Sebi modifies trading norms in Mutual Funds with effect from Jan 2021

The regulatory has modified guidelines right from Net Asset Value (NAV) across various schemes, trade execution by AMCs to pool orders.

Sep 18, 2020 04:09 IST India Infoline News Service

The market regulator Securities and Exchange Board of India (Sebi) has introduced new norms in the mutual fund industry. The regulatory has modified guidelines right from  Net Asset Value (NAV) across various schemes, trade execution by AMCs to pool orders.

Here is the list of latest guidelines issued by the Sebi on its website:

1. It has been decided that in respect of the purchase of units of mutual fund schemes (except liquid and overnight schemes), closing NAV of the day shall be applicable on which the funds are available for utilization irrespective of the size and time of receipt of such application. The existing provision on NAV applicability for liquid and overnight funds and cut-off timings for all schemes shall remain unchanged.

2. It has been decided that AMC shall put in place a written-down policy which inter-alia detail the specific activities,  role and responsibilities of various teams engaged in fund management, dealing, compliance, risk management, back-office, etc., with regard to order placement, execution of an order, trade allocation amongst various schemes and other related matters.

3. AMCs shall use an automated Order Management System (hereinafter referred to as ‘OMS’), wherein the orders for equity and equity-related instruments of each scheme shall be placed by the fund manager(s) of the respective schemes. In case a fund manager is managing multiple schemes, the fund manager shall necessarily place scheme wise order. 

4. Orders by the dealer can be placed either for each scheme individually or pooled on the basis of orders from multiple schemes. The trade allocation policy of the AMCs shall inter-alia detail (i) specific situations (not generic) wherein the orders by dealers shall be placed for each scheme individually or pooled from multiple schemes, (ii) the timeline to be considered for pooling of orders in case of multiple schemes.

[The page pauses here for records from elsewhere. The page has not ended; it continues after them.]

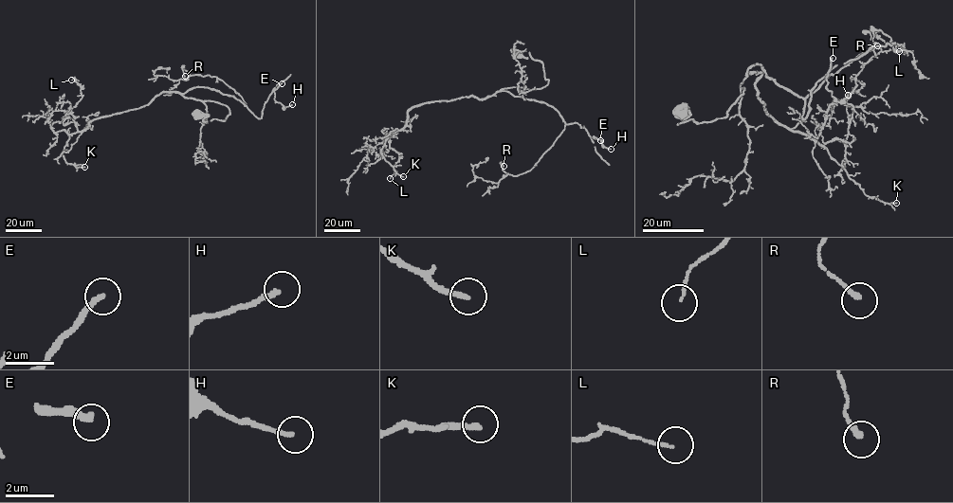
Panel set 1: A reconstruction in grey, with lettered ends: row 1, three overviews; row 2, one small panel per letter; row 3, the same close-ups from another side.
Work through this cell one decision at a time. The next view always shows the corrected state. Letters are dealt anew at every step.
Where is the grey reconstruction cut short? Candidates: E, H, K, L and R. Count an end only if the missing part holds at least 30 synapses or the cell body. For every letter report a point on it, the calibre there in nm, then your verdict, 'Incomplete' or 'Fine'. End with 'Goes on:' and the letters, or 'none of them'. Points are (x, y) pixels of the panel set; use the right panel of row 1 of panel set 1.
E: Place: (833, 58). Thickness 280 nm. Incomplete
H: Place: (848, 95). Thickness 180 nm. Fine
K: Place: (896, 203). Thickness 220 nm. Incomplete
L: Place: (899, 51). Thickness 100 nm. Fine
R: Place: (877, 45). Thickness 200 nm. Fine
Goes on: E, K

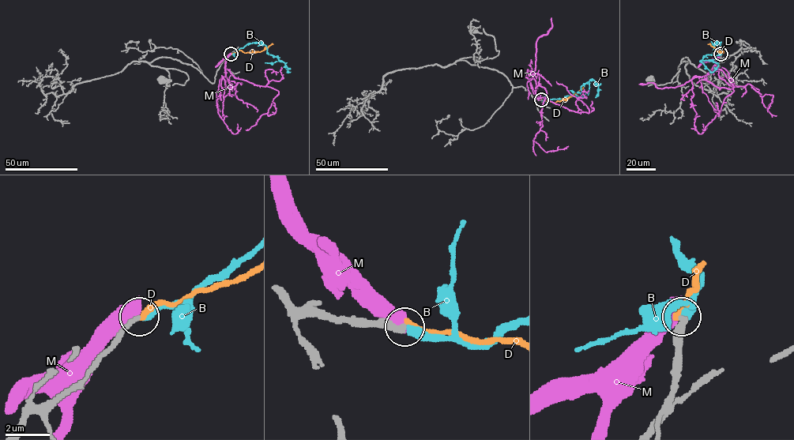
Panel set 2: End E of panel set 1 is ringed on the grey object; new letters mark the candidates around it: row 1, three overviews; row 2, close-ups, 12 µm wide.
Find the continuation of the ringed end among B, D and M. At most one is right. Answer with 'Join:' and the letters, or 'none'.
Join: B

5. In the case of pooled orders, post allocation of trades shall be on a pro-rata basis as per the size of the order placed. The said allocation shall be based on a weighted average price. The policy shall clearly include scenarios/situations (e.g. redemption pressure) in which deviation from the allotment of units on a pro-rata basis would be permissible, if at all.

6. In case of scenarios, wherein, the mutual funds are required to place certain margins/collaterals in order to execute certain transactions, the policy shall include details on how such margins/collaterals shall be segregated/placed from amongst various schemes, without affecting the interest of investors of any scheme.

7. Audit trail of activities related to order placement, trade execution and allocation shall be available in the system. Further, there should be time stamping with respect to the order placed by the fund manager, order placed by dealer, order execution and trade allocation.

The above-mentioned circular will come into effect from January 01, 2021.